Reissued in paperback in 2020 as a 20th-anniversary edition.
A timely study of change in a complex environment, Where There Are Mountains explores the relationship between human inhabitants of the southern Appalachians and their environment. Incorporating a wide variety of disciplines in the natural and social sciences, the study draws information from several viewpoints and spans more than four hundred years of geological, ecological, anthropological, and historical development in the Appalachian region. The book begins with a description of the indigenous Mississippian culture in 1500 and ends with the destructive effects of industrial logging and dam building during the first three decades of the twentieth century.

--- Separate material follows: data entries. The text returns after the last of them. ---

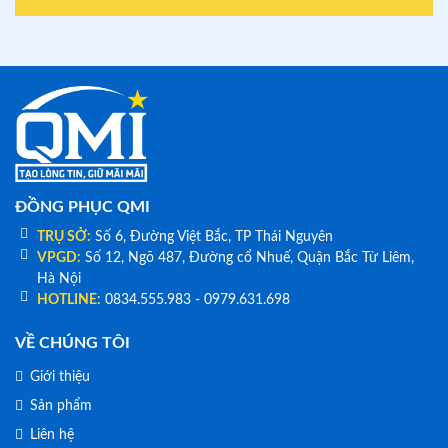
ĐỒNG PHỤC QMI
TRỤ SỞ:
Số 6, Đường Việt Bắc, TP Thái Nguyên
VPGD:
Số 12, Ngõ 487, Đường cổ Nhuế, Quận Bắc Từ Liêm,
Hà Nội
HOTLINE:
0834.555.983 - 0979.631.698
VỀ CHÚNG TÔI
Giới thiệu
Sản phẩm
Liên hệ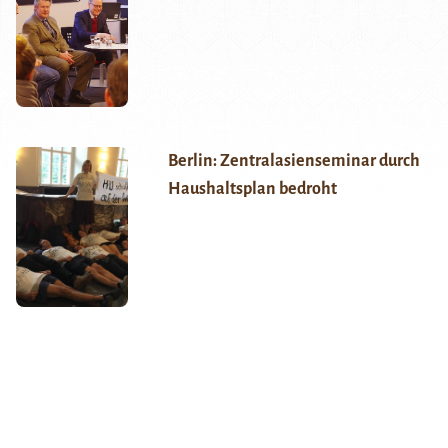
Berlin: Zentralasienseminar durch
Haushaltsplan bedroht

Donald Edward Davis discusses the degradation of the southern Appalachians on a number of levels, from the general effects of settlement and industry to the extinction of the American chestnut due to blight and logging in the early 1900s. This portrait of environmental destruction is echoed by the human struggle to survive in one of our nation's poorest areas. The farming, livestock raising, dam building, and pearl and logging industries that have gradually destroyed this region have also been the livelihood of the Appalachian people. The author explores the sometimes conflicting needs of humans and nature in the mountains while presenting impressive and comprehensive research on the increasingly threatened environment of the southern Appalachians.

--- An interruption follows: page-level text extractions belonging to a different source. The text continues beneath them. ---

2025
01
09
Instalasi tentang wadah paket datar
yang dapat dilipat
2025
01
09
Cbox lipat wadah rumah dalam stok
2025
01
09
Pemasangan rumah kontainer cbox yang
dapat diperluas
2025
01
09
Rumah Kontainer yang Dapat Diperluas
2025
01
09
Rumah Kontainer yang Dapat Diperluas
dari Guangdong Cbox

Donald Edward Davis is an independent scholar, author, and former Fulbright fellow. He is the author of Southern United States: An Environmental History and coauthor of Hiking Trails of the Smokies.

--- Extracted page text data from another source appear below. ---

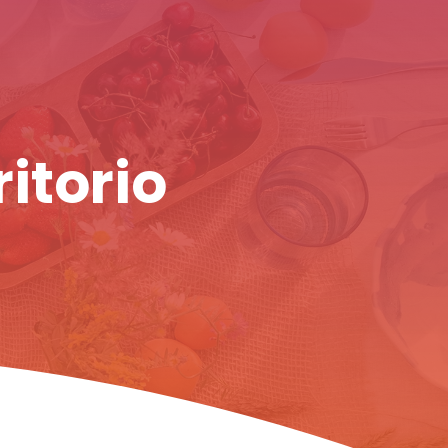
ritorio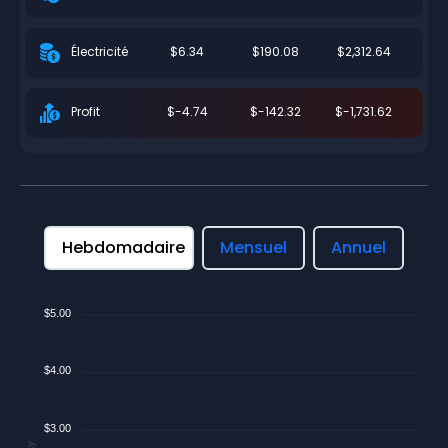
$6.34
$190.08
$2,312.64
Électricité
$-4.74
$-142.32
$-1,731.62
Profit
Hebdomadaire
Mensuel
Annuel
$5.00
$4.00
$3.00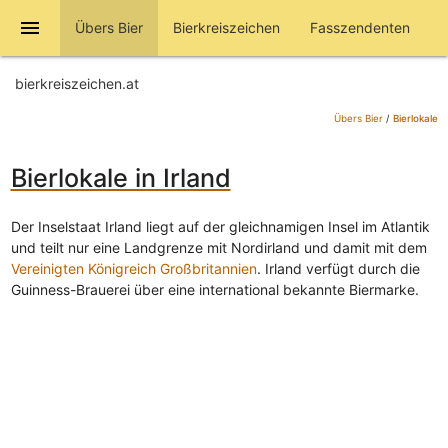
menu
Übers Bier
Bierkreiszeichen
Fasszendenten
bierkreiszeichen.at
Übers Bier
/
Bierlokale
Bierlokale in Irland
Der Inselstaat Irland liegt auf der gleichnamigen Insel im Atlantik
und teilt nur eine Landgrenze mit Nordirland und damit mit dem
Vereinigten Königreich Großbritannien
. Irland verfügt durch die
Guinness-Brauerei über eine international bekannte Biermarke.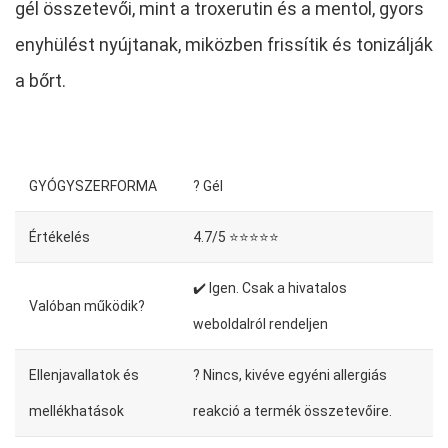
gél összetevői, mint a troxerutin és a mentol, gyors
enyhülést nyújtanak, miközben frissítik és tonizálják
a bőrt.
GYÓGYSZERFORMA
? Gél
Értékelés
4.7/5 ⭐⭐⭐⭐⭐
✔️ Igen. Csak a hivatalos
Valóban működik?
weboldalról rendeljen
Ellenjavallatok és
? Nincs, kivéve egyéni allergiás
mellékhatások
reakció a termék összetevőire.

"The southern Appalachian Mountains have been raped, robbed, and pillaged for centuries. Where There Are Mountains casts new light on a largely ignored subject, illustrating the cultural and environmental developments that have occurred in southern Appalachia from an interdisciplinary approach."
– David Kimbrough, author of Taking Up Serpents: Snake Handlers of Eastern Kentucky
"Where There Are Mountains is an impressively researched and persuasively argued environmental history of Appalachia [...] It is a fresh and original piece of work."
– Ronald L. Lewis, author of Transforming the Appalachian Countryside
"Rigorous scholarship, accessible prose, and evocative description [...] Anyone who harbors lingering doubts about the value of marrying Appalachian Studies to environmental history should read Don Davis's book. It will lay these doubts to rest."
– Appalachian Journal
"[A] well-written narrative that is readily accessible to general readers. One can easily understand why this work won an award for outstanding writing on the Southern environments [...] [T]his book remains the single best introduction to the subject for general readers and undergraduate students, so the paperback edition is welcome."
– Mississippi Quarterly
"The book is lively, clear and enjoyable [...] I recommend this book as a great introduction to the environmental issues of the past in the Southern Appalachia, which still affect us today."
– Rapid River
"Offers a fresh perspective on the ways we can understand economic, cultural, and environmental change."
– Environmental History
"A valuable contribution to the growing list of works on southern environmental history."
– Georgia Historical Quarterly
"All too often, regional histories limit their scope to contemporary political boundaries, ignoring the fact that nature seldom respects lines on a map. Where There Are Mountains bucks that trend as it takes up the ambitious task of chronicling the southern Appalachians as a unified ecological and cultural locale [...] Davis understands that history is just as much a process of the land shaping us, often more so than we shaping it."